═══ THE RECORDS ═══
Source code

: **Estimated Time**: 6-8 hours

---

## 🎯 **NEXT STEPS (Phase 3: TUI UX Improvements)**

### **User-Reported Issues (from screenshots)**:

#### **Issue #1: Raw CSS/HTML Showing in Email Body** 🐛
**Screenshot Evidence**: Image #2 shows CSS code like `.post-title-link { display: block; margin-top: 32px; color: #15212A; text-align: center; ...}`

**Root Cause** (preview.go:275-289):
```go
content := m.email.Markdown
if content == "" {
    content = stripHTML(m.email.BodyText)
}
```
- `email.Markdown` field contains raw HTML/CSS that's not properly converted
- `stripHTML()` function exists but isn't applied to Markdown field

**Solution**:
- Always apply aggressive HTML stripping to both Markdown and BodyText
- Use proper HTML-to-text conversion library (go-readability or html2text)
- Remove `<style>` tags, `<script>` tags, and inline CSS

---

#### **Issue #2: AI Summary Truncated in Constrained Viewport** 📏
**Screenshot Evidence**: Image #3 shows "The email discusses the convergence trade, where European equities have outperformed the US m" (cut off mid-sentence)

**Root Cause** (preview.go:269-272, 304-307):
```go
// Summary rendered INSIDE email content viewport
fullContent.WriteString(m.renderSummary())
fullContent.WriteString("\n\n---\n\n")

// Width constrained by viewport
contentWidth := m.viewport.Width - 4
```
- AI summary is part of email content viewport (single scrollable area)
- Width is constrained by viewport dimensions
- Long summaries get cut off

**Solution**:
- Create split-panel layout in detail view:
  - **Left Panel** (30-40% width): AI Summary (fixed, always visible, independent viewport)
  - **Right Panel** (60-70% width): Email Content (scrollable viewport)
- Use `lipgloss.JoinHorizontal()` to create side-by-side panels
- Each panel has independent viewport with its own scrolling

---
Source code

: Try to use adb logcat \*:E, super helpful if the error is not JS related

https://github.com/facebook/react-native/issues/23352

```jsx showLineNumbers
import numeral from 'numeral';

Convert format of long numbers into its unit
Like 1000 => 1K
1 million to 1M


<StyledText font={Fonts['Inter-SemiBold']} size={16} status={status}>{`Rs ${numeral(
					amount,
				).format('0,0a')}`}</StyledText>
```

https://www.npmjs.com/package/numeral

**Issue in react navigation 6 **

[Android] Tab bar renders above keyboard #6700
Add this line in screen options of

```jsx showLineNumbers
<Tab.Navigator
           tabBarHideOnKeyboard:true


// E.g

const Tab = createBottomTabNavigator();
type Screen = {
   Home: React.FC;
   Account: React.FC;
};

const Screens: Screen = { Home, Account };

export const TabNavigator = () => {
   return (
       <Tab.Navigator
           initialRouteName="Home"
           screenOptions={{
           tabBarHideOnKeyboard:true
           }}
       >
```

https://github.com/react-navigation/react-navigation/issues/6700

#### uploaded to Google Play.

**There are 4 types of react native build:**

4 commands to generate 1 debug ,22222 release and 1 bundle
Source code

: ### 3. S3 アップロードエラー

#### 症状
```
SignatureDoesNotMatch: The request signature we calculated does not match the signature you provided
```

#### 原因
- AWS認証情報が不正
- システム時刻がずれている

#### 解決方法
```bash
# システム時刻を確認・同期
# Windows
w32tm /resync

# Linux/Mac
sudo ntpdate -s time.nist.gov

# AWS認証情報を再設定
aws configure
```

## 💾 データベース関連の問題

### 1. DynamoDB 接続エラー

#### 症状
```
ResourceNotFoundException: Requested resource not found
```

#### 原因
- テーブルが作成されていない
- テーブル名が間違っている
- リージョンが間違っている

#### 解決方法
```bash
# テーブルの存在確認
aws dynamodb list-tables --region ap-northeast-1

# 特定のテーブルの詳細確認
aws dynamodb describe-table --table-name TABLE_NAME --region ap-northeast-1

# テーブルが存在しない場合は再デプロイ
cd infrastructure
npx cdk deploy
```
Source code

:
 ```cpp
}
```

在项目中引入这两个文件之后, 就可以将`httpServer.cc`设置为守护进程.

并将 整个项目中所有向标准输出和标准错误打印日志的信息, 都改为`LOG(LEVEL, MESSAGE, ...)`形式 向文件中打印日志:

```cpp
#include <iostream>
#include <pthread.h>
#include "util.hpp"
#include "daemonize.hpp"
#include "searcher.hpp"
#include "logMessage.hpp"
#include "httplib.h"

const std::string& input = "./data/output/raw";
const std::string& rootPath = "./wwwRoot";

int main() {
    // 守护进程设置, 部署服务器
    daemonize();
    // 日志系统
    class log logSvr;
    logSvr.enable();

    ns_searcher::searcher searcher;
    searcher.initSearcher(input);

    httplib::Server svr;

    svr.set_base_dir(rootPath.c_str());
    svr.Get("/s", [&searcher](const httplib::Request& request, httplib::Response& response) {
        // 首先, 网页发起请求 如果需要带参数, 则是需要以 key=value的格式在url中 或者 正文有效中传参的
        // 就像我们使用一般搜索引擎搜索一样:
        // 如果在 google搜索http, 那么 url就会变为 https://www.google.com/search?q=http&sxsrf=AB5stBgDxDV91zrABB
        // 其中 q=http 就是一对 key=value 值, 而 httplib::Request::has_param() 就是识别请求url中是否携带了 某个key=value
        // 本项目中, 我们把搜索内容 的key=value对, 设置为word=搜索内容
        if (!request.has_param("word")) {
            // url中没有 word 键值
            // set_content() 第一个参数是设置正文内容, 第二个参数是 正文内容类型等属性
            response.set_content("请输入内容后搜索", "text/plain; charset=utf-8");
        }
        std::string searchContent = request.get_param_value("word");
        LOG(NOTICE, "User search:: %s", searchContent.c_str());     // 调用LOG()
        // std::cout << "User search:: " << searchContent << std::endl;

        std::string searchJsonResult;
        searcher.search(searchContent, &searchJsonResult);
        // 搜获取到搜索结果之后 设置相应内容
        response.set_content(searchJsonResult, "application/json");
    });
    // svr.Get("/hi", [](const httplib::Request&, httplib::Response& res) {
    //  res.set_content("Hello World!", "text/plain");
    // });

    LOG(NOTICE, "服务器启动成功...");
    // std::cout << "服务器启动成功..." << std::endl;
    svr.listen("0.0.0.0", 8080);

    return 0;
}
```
═══
*TASK TO COMPLETE*:
The string "from" may occur in the listing; show every line where it does.

*RESPONSE BOX*:
### **User-Reported Issues (from screenshots)**:
import numeral from 'numeral';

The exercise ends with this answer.